Apply to the Redwood Research Mechanistic Interpretability Experiment (REMIX), a research program in Berkeley
This winter, Redwood Research is running a coordinated research effort on mechanistic interpretability of transformer models. We’re excited about recent advances in mechanistic interpretability and now want to try to scale our interpretability methodology to a larger group doing research in parallel.
REMIX participants will work to provide mechanistic explanations of model behaviors, using our causal scrubbing methodology to formalize and evaluate interpretability hypotheses. We hope to produce many more explanations of model behaviors akin to our recent work investigating behaviors of GPT-2-small, toy language models, and models trained on algorithmic tasks. We think this work is a particularly promising research direction for mitigating existential risks from advanced AI systems (more in Goals and FAQ).
Since mechanistic interpretability is currently a small sub-field of machine learning, we think it’s plausible that REMIX participants could make important discoveries that significantly further the field. We also think participants will learn skills valuable for many styles of interpretability research, and also for ML research more broadly.
Apply here by Sunday, November 13th [DEADLINE EXTENDED] to be a researcher in the program. Apply sooner if you’d like to start early (details below) or receive an earlier response.
Some key details:
We expect to accept 30-50 participants.
The research program will take place in Berkeley, CA.
We plan to have the majority of researchers participate during the months of December and/or January (depending on availability) although we may invite some to begin earlier and are open to some starting as soon as possible.
We expect researchers to participate for a month minimum, and (all else equal) will prefer applicants who are able to come for longer. We’ll pay for housing and travel, and also pay researchers for their time. We’ll clarify the payment structure prior to asking people to commit to the program.
We’re interested in some participants acting as team leaders who would help on-board and provide research advice to other participants. This would involve arriving early to get experience with our tools and research directions and participating for a longer period (~2 months). You can indicate interest in this role in the application.
We’re excited about applicants with a range of backgrounds; we’re not expecting applicants to have prior experience in interpretability research. Applicants should be comfortable working with Python, PyTorch/TensorFlow/Numpy (we’ll be using PyTorch), and linear algebra. We’re particularly excited about applicants with experience doing empirical science in any field.
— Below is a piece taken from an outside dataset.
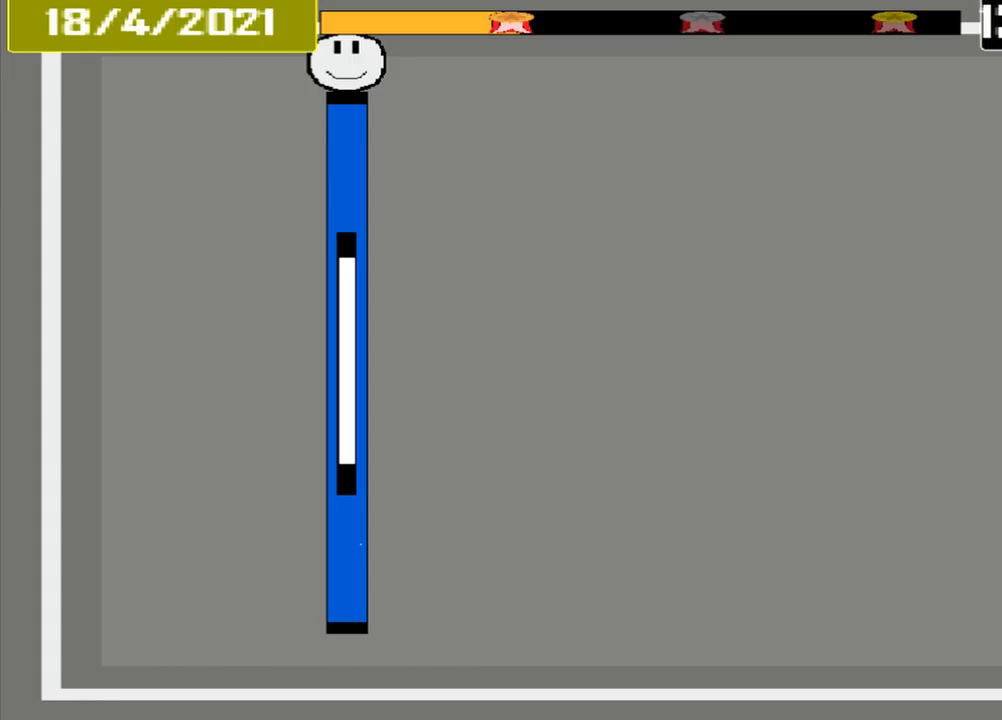
{"buttons": [], "events": []}
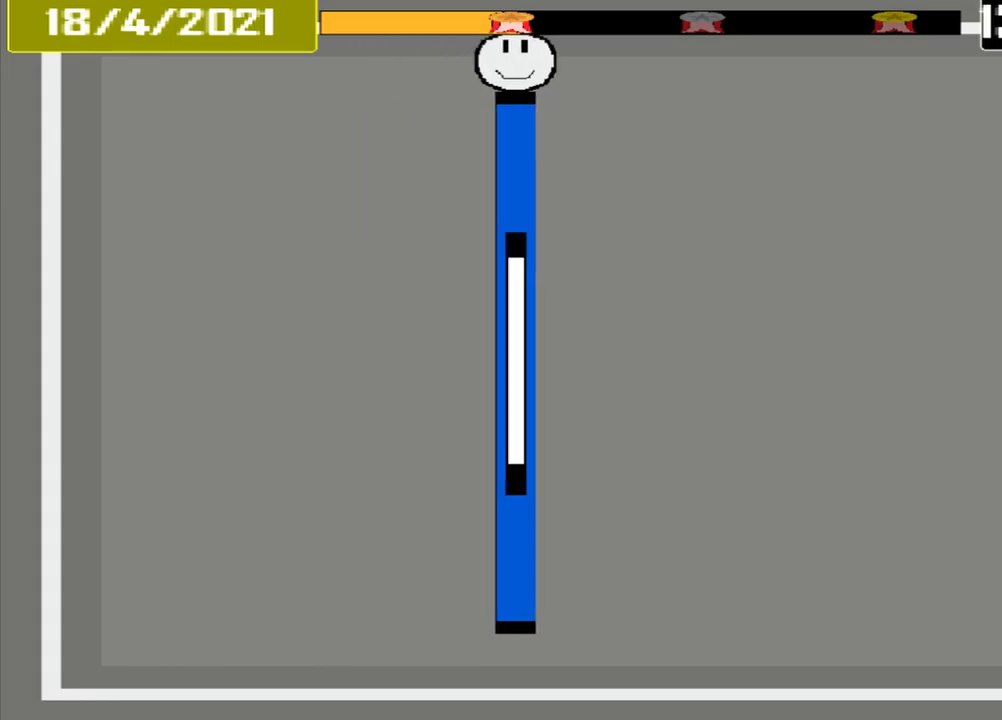
{"buttons": [], "events": []}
We’ll allocate the first week to practice using our interpretability tools and methodology; the rest will be researching in small groups. See Schedule.
Why you should apply:
Research results. We are optimistic about the research progress you could make during this program (more below). Since mechanistic interpretability is currently a small sub-field of machine learning, we think it’s plausible that REMIX participants could make important discoveries that significantly further the field.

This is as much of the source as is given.